TLDR

  • Storage engines, such as RocksDB and Speedb,  have memtables that fill up with data and require flushes to persist to disk.
  • Uneven data distribution can cause memory management issues and inefficient flushes in busy databases.
  • The new feature presented in Speedb open source, Proactive flushes, involves a more proactive and global write buffer manager that initiates flushes based on heuristics.
  • Enabling proactive flushes improves application performance and better utilization of the system memory, compared to RocksDB memory management performance

Imagine you are running a delivery service company

You have incoming packages, outgoing packages, trucks routes, drivers, etc’.

At the core of the business is the fact you are getting lots of packages into your dispatching warehouse and you need to distribute them evenly between the different trucks and drivers.

But… What happens when you have lots of packages to a specific route and not that many packages to another route?
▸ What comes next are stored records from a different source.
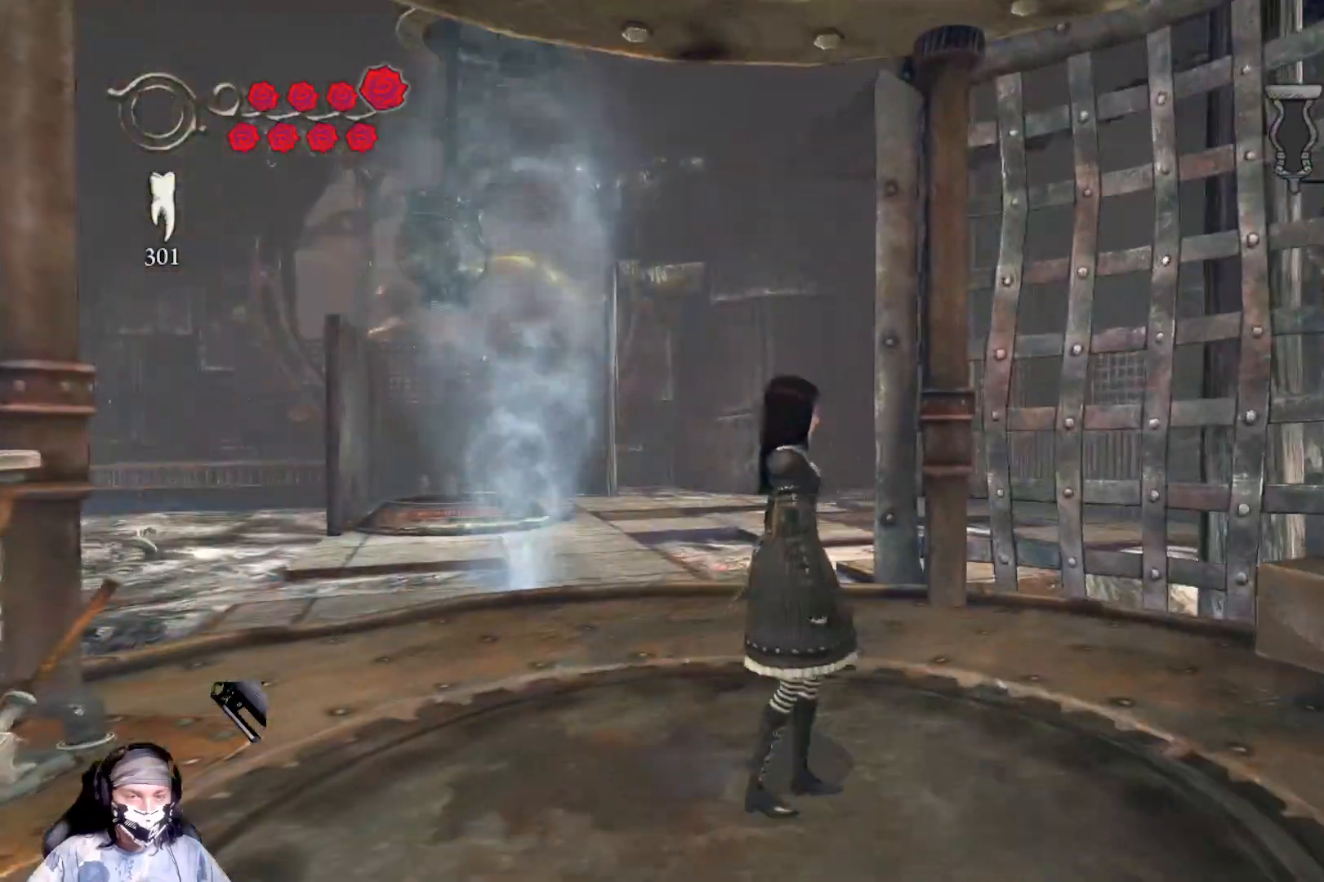
{"buttons": [], "left_stick": "center", "right_stick": "down-right", "events": [[67, "right_stick", "down-right"]]}
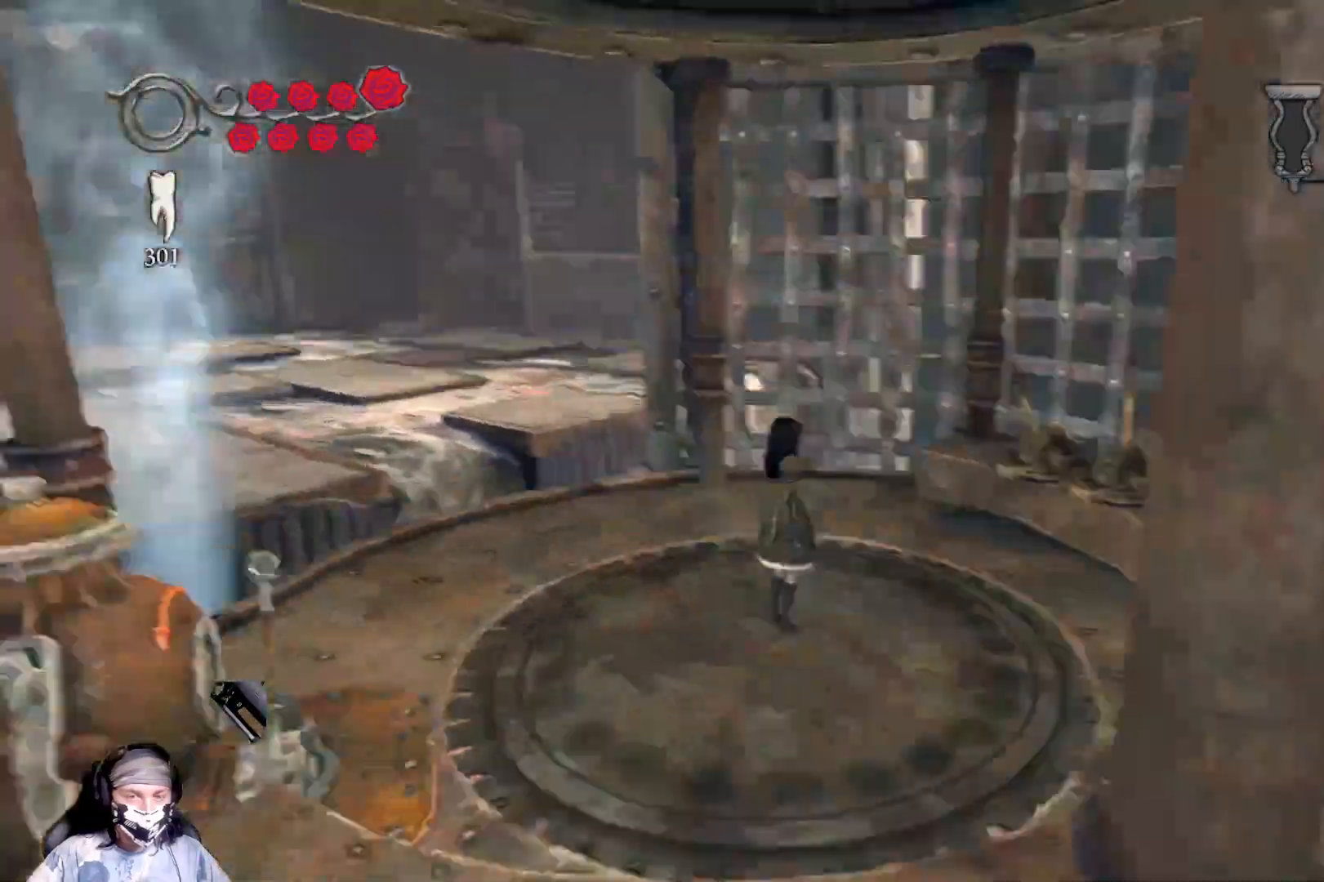
{"buttons": [], "left_stick": "center", "right_stick": "right", "events": [[400, "right_stick", "right"]]}
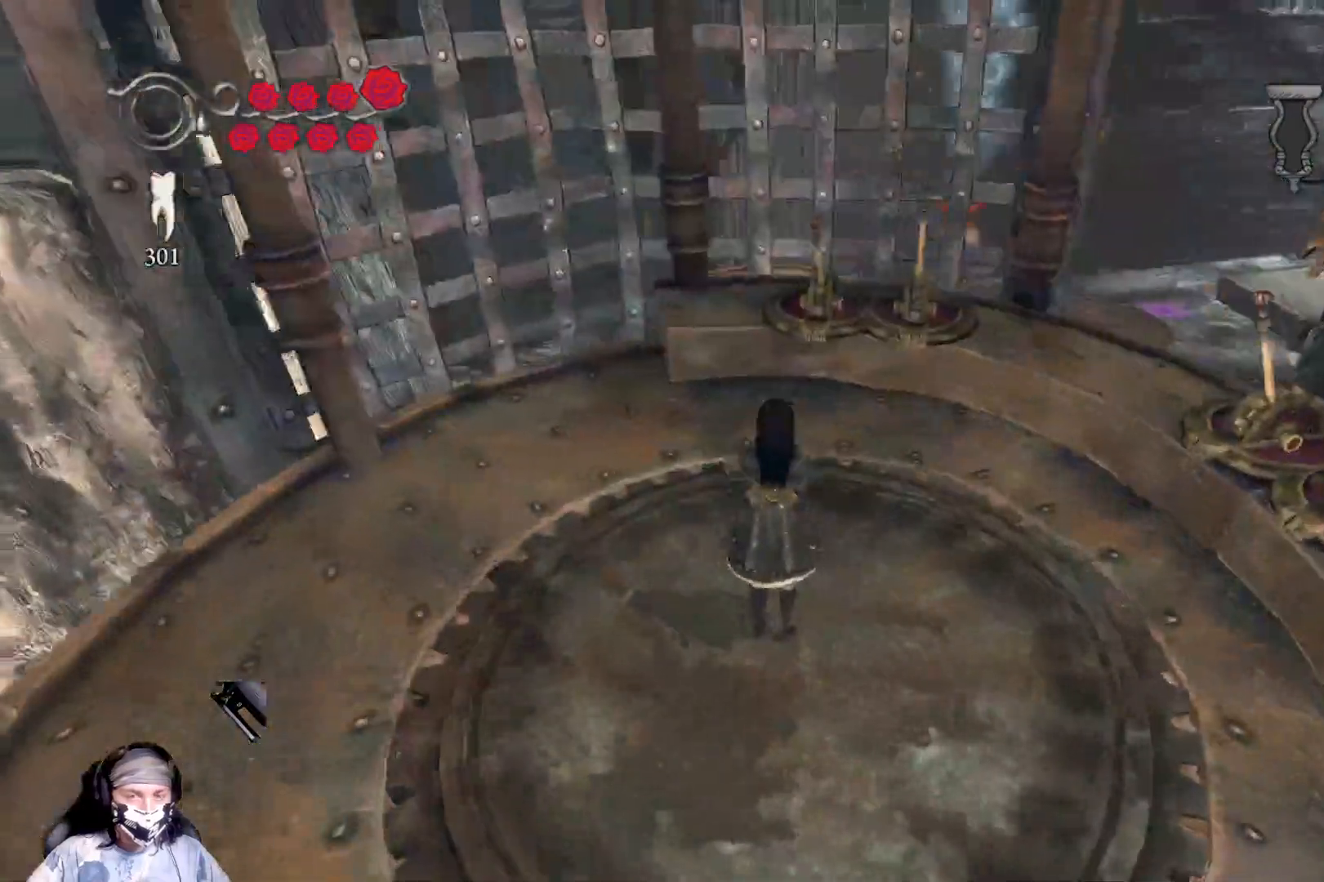
{"buttons": [], "left_stick": "center", "right_stick": "left", "events": [[167, "right_stick", "center"], [333, "right_stick", "left"]]}
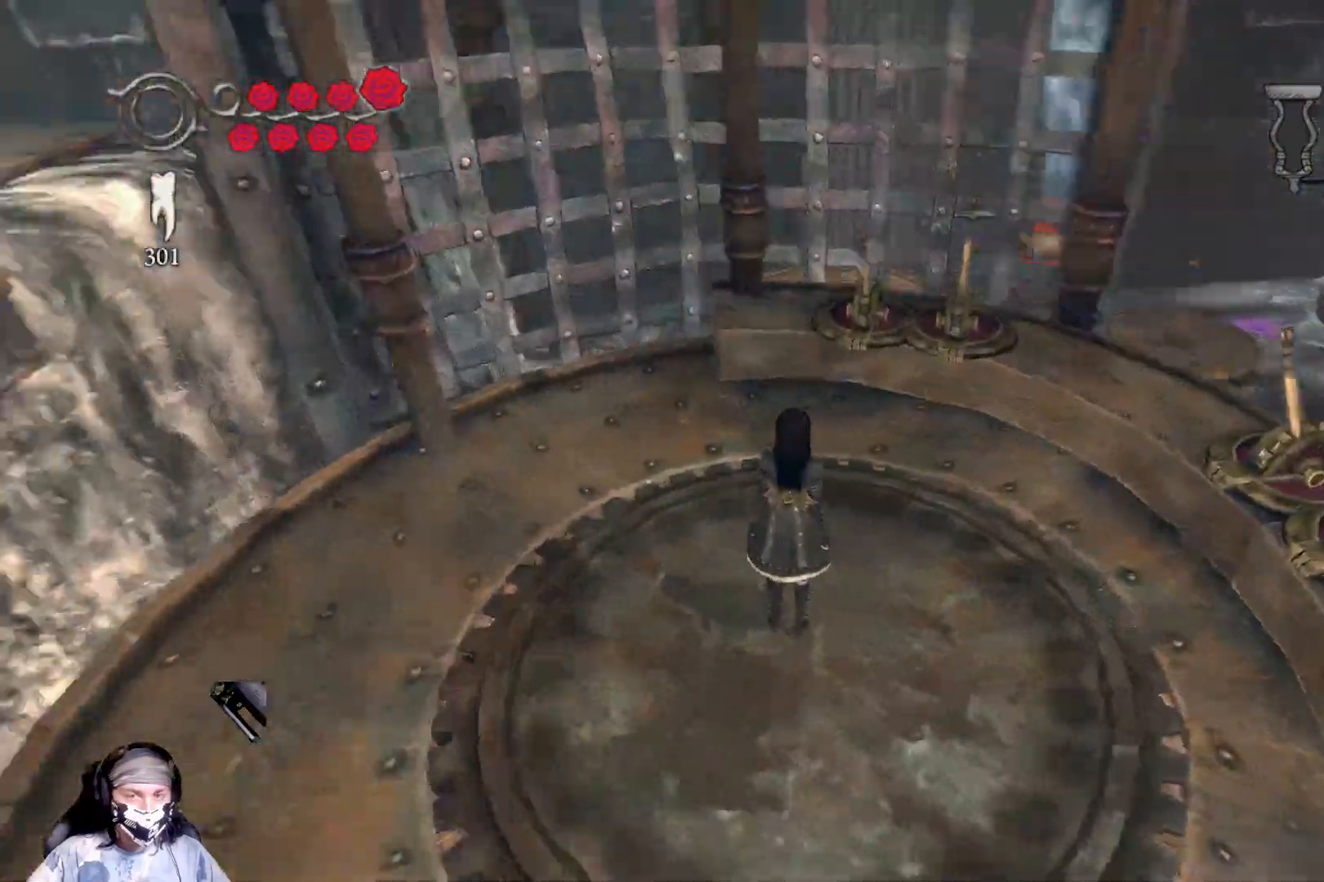
{"buttons": [], "left_stick": "center", "right_stick": "left", "events": []}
You send out two trucks to the busy route and wait for a day or two until you have enough packages to the non-busy route.

But.. (again…) these packages are now taking up storage space, and you still can't get them out as the trucks are not full.

Now imagine you have more and more areas, you might get to a scenario where you have most of your storage space occupied by packages that you just can't ship and you have very little space for new packages.

So you are forced to ship half-empty trucks to the busy area just to handle the incoming load!

Sounds weird right?

Wouldn't an intelligent dispatcher just send some half-empty trucks to the non-busy routes and free up the warehouse space?

Of course, you would, and this is exactly what we did for actively flushing memtable 🙂

Why do RocksDB's small flushes impact your application performance?

Why are too many flushes or small flushes a problem? 

Simply put,  they create a lot of small files on the filesystem.

But why are small files are a problem? It’s a complicated question,  involving compaction, read\write amplifications, bloom filters, and read flow, but we'll try to explain it in a nutshell.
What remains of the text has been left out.